Discussion in 'General Motoring' started by GABOY, Jul 13, 2004.

  1. GABOY

    GABOY Guest

    I have the opportunity to purchase a nice gold 84 fifth ave New Yorker
    w/75,000 mi.

    Any opinions, things to look for or suggestions. It just made a trip from
    Tenn (300 mi.) w/no problems. Needs headliner, A/C charge.
     
    GABOY, Jul 13, 2004
    #1
  2. GABOY

    Black Bomb Guest

    Can't go wrong with a rear wheel drive 8 cyl....If you live in a snowy
    climate, winters may give you bad traction...Good Luck...
     
    Black Bomb, Jul 15, 2004
    #2
  3. GABOY

    Art Guest

    Needs to be checked by a mechanic if you are departing with significant
    money to buy it. For example, AC repair could be much more expensive than
    just a charge. Engine could be worn out too and you would not know it.
     
    Art, Jul 15, 2004
    #3
  4. GABOY

    Steve Guest

    1980s vintage M-body Mopars (Fifth Avenue, NYer, Gran Fury, and
    Diplomat) are among the most under-appreciated cars ever made. Mopar
    fans at the time didn't like them because they replaced the much-loved
    B-body and A-body with a single class of car AND they had the wierd
    front suspension from the Volare and Aspen. Other people didn't like
    them because the styling was simple and boxy. And the automotive press
    HATED them because they were rear-drive, solid-axle, carbureted V8 and
    6-cylinder cars instead of "high tech" turbocharged front-wheel drives.

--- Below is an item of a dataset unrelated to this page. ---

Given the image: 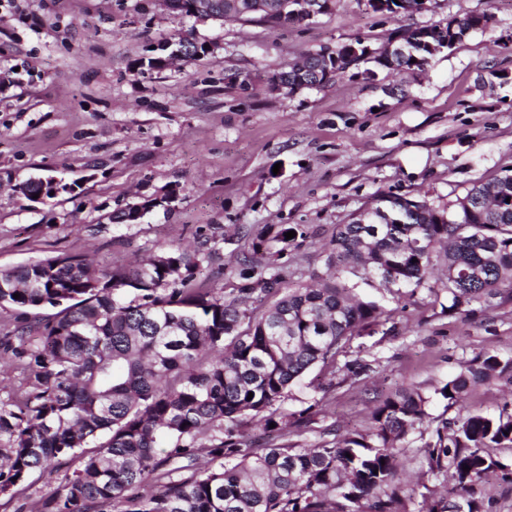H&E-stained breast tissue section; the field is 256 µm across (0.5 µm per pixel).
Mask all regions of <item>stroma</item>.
<instances>
[{"label":"stroma","instance_id":"1","mask_svg":"<svg viewBox=\"0 0 512 512\" xmlns=\"http://www.w3.org/2000/svg\"><path fill=\"white\" fill-rule=\"evenodd\" d=\"M487 12L492 22L421 70L366 63L325 85L288 95L272 78L285 61L363 41L378 50L403 30ZM512 0H431L392 18L363 0H337L313 20L274 31L258 22H198L163 0H0V269L86 254L127 267L202 235L218 244L209 286L234 288L236 257L265 225L307 228L289 246L293 280L323 274L337 225L386 197L455 201L477 181L512 171ZM189 38L204 53L145 71L152 47ZM247 71L248 91L227 78ZM52 175L74 193L31 204L14 187ZM179 185L171 207L142 223L113 212ZM365 296L395 312L396 335L374 346L367 386L345 385L315 406L309 381L284 407L312 416L296 441L322 428L365 431L374 395L446 381L461 361L490 350L512 355V300L474 304L464 318L445 297L419 289L398 307L382 289ZM75 461L35 472L6 512H38Z\"/></svg>","mask_w":512,"mask_h":512}]
</instances>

    But they turned out to be brutally rugged and reliable- my vote for the
    best "everyday cars" made between 1978 and 1993. The K-cars and their
    derivatives like the Shadow, Sundance, FWD LeBaron, and so on don't even
    come close to being as simple to maintain, simple to work on, and
    long-lived. And of course very little from GM or Ford in that era came
    close to the K-cars, so its not even a contest there.
     
    Steve, Jul 15, 2004
    #4
  5. Uh...*tilt*.

    Steve, I'm not aware of your ever having owned any of the K-derivatives.
    They are *VASTLY* easier and less expensive to maintain, and *MUCH*
    simpler to work on than the shitmess found under the hood of an M-body.
    C'mon, think about this: A feedback carbureted engine with virtually every
    known type of throw-on/hang-on/slap-on emission control widget and device,
    and miles of vacuum hoses and wires hooking all this unreliable spaghetti
    together, versus a simple TBI or PFI system with far fewer and simpler
    components, all of which are much more easily accessed. Four spark plugs
    right up front instead of eight (four of which are a bitch to reach
    because of the air pump lines, the brake booster, etc.). The list goes on
    and on of ways in which the K-derivs are vastly easier to service and
    maintain than the M-bodies. There may be a couple counterexamples, but not
    many.

    I know you like the M-bodies, but let's try to be a little more evenhanded
    about the matter -- they are very, very far from perfect. Their body
    hardware is cheap and nasty, every last bit of it, just like it was on
    most every other Chrysler product of the day. Stuff breaks and falls apart
    on the M-bodies in ways that you just don't see on later ('90-up)
    K-derivatives. Sure, the engine and trans will run "several forevers" in
    the M-body, maybe just one single "forever" with the K-deriv, but crap
    falls off/falls apart around the running engine and trans in the M-body.

    And that's without even getting into the much better mileage and
    driveability of even a low-line 2.5 TBI K-deriv compared to that "Let's
    pretend it's perpetually 1977" carbureted M-body.

    Sorry, I do not buy your "Best everyday cars made between 1978 and 1993"
    award to the M-body.
     
    Daniel J. Stern, Jul 15, 2004
    #5
  6. The '84 is the last year with the good carburetor (Carter) and the
    less-problematic EGR system. It is an old-tech vehicle. They work fine and
    last a long time, and can be made to handle and stop better with the use
    of the cop/taxi-spec brake and suspension components. Repairs are
    generally inexpensive, as is insurance.

    Don't pay too much for it.

    DS
     
    Daniel J. Stern, Jul 17, 2004
    #6
  7. GABOY

    GABOY Guest

    Well, thta is some of the feedback I am trying to get!

    What do you think f $500 bucks for a rust, dent free, with very good paint
    that neds only the headliner & Ac repairs?
    Thanks
    louis
     
    GABOY, Jul 18, 2004
    #7
  8. GABOY

    Steve Guest

    If you don't buy it for THAT, then I will!